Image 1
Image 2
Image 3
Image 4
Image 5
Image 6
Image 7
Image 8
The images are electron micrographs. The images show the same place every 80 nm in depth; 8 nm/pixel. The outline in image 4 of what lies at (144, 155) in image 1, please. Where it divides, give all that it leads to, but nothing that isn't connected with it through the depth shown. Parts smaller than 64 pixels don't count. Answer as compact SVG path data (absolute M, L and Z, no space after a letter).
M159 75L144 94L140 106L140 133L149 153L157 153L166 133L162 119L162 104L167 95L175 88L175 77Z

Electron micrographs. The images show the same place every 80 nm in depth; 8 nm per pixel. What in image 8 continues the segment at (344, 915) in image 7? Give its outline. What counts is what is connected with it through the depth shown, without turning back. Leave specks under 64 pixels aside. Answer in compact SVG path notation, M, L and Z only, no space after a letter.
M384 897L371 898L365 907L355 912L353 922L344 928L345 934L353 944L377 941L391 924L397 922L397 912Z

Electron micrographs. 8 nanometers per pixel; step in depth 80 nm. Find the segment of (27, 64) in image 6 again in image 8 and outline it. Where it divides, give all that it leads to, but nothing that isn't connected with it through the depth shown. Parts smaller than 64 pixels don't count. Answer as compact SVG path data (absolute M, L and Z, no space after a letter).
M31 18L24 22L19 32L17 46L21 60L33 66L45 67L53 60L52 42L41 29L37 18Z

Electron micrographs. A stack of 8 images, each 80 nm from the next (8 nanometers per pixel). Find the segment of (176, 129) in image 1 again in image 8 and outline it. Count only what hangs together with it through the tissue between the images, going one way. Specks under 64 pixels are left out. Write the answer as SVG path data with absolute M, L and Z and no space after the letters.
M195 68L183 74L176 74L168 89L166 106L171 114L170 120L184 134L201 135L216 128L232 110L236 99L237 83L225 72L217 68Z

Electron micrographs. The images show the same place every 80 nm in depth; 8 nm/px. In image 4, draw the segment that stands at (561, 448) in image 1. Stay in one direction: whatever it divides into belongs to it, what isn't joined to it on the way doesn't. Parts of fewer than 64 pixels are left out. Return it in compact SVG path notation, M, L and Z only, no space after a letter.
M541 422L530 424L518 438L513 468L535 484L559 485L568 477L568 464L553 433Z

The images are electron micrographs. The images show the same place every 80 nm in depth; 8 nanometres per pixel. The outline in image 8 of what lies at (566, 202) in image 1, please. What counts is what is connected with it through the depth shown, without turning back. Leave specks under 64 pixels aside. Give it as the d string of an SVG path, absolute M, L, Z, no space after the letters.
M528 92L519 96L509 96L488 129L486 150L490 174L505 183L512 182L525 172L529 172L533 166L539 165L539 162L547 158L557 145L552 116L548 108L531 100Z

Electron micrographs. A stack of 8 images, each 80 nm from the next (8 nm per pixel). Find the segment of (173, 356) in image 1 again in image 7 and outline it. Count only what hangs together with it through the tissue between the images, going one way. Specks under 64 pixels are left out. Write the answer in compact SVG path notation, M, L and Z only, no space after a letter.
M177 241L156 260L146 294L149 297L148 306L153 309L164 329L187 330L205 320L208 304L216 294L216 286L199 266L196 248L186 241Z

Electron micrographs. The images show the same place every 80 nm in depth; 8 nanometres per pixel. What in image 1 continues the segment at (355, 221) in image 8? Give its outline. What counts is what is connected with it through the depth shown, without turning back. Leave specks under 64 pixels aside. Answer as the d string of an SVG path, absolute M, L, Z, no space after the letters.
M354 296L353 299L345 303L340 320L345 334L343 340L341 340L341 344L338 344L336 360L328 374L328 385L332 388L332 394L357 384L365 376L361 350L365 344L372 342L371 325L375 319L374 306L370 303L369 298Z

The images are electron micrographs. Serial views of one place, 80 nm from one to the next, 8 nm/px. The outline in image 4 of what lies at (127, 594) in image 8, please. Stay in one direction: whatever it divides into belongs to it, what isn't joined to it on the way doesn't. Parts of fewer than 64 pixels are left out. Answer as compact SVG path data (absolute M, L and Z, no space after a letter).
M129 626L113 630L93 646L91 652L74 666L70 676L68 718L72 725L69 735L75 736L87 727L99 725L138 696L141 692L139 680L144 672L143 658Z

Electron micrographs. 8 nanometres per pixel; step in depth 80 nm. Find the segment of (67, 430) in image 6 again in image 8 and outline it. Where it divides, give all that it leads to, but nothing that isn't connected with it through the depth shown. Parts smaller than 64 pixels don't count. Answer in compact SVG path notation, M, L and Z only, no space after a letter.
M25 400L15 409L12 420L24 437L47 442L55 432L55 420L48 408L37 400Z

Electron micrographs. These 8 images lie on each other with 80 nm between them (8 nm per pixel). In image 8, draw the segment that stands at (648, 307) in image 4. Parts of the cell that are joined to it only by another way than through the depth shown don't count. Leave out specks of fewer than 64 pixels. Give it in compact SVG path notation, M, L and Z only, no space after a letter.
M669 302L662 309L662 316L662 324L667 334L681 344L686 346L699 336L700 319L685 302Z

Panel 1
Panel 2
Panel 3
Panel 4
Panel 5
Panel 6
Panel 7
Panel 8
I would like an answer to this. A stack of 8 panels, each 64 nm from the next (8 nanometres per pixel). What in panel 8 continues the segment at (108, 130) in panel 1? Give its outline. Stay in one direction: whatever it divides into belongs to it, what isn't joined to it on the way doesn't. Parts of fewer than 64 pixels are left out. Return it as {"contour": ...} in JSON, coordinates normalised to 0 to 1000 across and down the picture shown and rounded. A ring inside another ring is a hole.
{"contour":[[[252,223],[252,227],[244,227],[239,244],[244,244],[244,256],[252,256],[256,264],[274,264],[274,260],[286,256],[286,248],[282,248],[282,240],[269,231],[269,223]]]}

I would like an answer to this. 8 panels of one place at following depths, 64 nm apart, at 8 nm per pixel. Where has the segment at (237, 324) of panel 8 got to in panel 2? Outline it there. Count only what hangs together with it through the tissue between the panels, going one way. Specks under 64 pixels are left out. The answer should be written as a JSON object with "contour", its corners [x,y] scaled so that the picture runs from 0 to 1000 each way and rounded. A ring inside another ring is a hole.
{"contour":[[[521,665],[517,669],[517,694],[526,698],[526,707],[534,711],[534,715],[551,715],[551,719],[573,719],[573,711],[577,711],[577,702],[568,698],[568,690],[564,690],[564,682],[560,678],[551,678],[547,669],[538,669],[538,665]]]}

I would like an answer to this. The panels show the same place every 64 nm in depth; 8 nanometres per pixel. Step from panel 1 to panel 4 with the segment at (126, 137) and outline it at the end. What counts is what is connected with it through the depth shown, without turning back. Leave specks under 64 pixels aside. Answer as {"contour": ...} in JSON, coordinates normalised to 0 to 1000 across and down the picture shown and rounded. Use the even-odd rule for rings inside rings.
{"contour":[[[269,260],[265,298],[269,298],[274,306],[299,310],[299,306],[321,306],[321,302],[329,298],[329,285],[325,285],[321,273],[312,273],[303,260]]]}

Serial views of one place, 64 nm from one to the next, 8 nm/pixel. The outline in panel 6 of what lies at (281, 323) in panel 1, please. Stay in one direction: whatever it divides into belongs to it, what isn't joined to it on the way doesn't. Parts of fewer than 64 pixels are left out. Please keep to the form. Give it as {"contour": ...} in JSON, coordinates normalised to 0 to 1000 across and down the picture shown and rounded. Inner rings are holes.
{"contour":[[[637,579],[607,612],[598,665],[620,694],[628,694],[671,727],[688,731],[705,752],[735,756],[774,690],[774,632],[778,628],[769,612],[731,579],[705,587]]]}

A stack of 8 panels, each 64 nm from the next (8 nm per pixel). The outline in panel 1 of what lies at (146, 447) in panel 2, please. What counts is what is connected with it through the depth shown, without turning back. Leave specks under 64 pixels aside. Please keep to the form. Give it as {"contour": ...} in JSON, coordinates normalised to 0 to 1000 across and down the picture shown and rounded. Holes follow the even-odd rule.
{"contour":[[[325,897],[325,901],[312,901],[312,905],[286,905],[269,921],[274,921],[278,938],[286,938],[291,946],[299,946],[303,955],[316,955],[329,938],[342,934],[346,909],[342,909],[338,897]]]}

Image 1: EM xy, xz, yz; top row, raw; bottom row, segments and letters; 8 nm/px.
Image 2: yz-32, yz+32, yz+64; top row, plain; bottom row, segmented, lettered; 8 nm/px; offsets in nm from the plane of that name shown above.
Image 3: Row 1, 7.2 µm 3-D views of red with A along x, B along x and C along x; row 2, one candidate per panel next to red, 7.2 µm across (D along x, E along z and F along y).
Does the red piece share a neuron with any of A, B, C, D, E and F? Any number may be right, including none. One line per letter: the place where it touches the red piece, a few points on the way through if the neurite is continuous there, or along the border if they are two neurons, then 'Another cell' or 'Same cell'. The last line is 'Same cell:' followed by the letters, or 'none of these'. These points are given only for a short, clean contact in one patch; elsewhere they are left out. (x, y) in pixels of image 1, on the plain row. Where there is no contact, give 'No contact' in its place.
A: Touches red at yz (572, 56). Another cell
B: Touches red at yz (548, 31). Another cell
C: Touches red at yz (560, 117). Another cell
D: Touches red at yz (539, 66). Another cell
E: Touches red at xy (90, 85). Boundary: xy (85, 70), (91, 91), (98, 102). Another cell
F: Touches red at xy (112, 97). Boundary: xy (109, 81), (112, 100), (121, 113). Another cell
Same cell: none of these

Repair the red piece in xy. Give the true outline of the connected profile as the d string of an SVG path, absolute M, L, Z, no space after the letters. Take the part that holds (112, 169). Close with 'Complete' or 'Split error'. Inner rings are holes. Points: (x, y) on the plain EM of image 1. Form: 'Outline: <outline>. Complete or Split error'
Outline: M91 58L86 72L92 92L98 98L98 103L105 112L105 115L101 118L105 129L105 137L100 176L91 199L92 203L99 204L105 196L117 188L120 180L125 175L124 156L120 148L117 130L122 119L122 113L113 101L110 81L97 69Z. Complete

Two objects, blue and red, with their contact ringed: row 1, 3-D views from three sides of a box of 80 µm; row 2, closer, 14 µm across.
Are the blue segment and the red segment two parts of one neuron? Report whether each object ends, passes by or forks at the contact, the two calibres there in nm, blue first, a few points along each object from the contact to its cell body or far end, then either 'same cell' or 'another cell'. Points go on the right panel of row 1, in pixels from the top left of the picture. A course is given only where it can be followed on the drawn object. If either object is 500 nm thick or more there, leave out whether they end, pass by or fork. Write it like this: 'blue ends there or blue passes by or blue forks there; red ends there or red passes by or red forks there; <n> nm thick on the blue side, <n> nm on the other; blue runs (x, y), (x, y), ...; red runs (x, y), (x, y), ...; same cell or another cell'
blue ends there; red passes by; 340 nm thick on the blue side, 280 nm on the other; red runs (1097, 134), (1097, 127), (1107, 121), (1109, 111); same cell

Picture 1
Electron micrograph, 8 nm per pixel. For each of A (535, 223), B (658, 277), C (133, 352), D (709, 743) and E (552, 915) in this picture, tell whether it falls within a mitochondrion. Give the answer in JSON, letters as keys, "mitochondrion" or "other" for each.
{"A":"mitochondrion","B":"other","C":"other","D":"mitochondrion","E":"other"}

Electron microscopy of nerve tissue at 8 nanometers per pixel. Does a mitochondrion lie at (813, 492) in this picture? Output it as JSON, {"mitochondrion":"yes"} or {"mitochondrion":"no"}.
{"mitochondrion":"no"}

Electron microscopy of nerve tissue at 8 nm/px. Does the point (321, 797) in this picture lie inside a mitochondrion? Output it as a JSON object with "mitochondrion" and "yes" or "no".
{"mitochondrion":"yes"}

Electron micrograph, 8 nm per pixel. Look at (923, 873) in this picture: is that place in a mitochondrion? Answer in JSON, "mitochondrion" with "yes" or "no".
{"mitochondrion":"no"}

##########

*WHAT THE EXERCISE ASKS*
From the listing above, collect every line that mentions the word "bottom".

*EXPECTED OUTPUT*
Image 1: EM xy, xz, yz; top row, raw; bottom row, segments and letters; 8 nm/px.
Image 2: yz-32, yz+32, yz+64; top row, plain; bottom row, segmented, lettered; 8 nm/px; offsets in nm from the plane of that name shown above.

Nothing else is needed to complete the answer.